For this dataset, I used a chi-test, as these are categorical variables. It gave me a means to determine the degree to which the different outcomes are a result or random chance, or if some sort of structural racism is in place. 
* Null Hypothesis--Individuals with African American sounding names and individuals with white sounding names receive callbacks at the same rate
* Alternate Hypothesis--Individuals with African American sounding names and individuals with white sounding names do not receive callbacks at the same rate.
* The expected values I used were based on the number of total callbacks, and assumed a 50/50 rate of callback success. I plugged the actual and the expected into the chisquared method. 

In [14]:
actual=np.array([157, 235])
expected=np.array([196,196])
stats.chisquare(actual, expected)

Power_divergenceResult(statistic=15.520408163265307, pvalue=8.1619303597043846e-05)

This test had 1 degree of freedom and this chi squared stat was highly significant. Indeed, the p-value was less than 0.005. 

I next calculated the confidence interval at 95% confidence and the margin of error. I calculated it as a proportion of the whole. 

In [25]:
afamp=157/392
a=afamp+1.96*(math.sqrt((afamp*(1-afamp))/392))
b=afamp-1.96*(math.sqrt((afamp*(1-afamp))/392))
print("The Confidence Interval = " + str(b)+", " +str(a))
moe=a-b
print("The Margin of Error = "+ str(moe))

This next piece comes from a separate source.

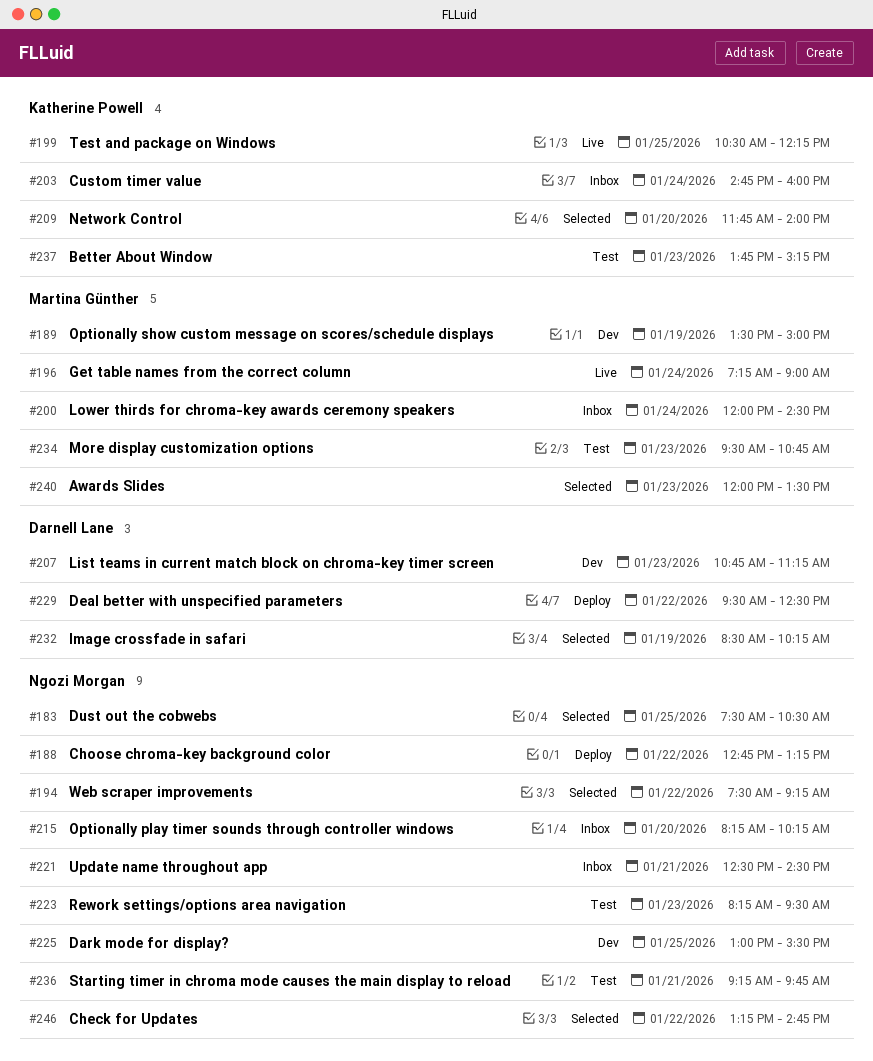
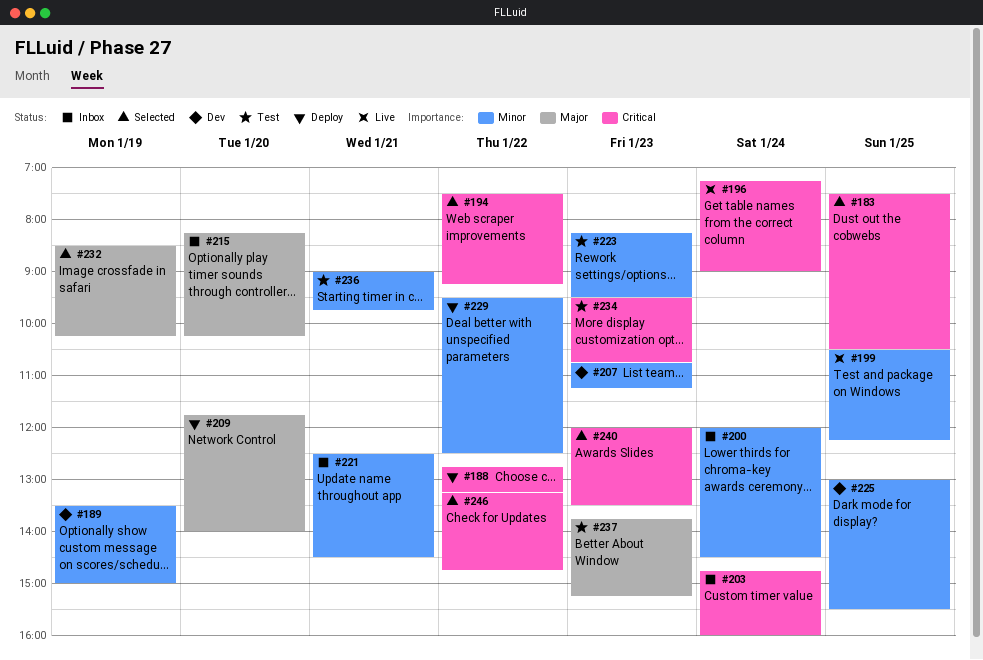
#209, status: Selected -> Deploy
#236, begins: 09:15 -> 09:00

The Confidence Interval = 0.3520024990340879, 0.44901790912917733
The Margin of Error = 0.0970154100950894


# Conclusions

* This exercise suggests that one factor that can influence hiring is if a name sounds African American or white. This functions as one cognitive bias that employers exercise (consciously or unconsciously). One potential fix is to screen resumes with the names anonymized, removing this aspect of cognitive bias from the system until later on in the hiring process.
* This exercise does not control for class, educational status, qualifications, previous salary, regional racism, etc., and thus cannot be used uncritically. Further analysis would actually control for these things, and ask, all other factors being equal, are African American sounding applicants less likely to be hired? Of course, systemic racism makes it more difficult to control for these factors, as these are prestige goods that are monopolized by white Americans. 
* Further, the actual amount of successful applicants was quite low in this data. There were only 392 successful applicants out of 4870 total applicants, so it is difficult to know how representative this data is. Maybe it is applicants for a highly seletive position?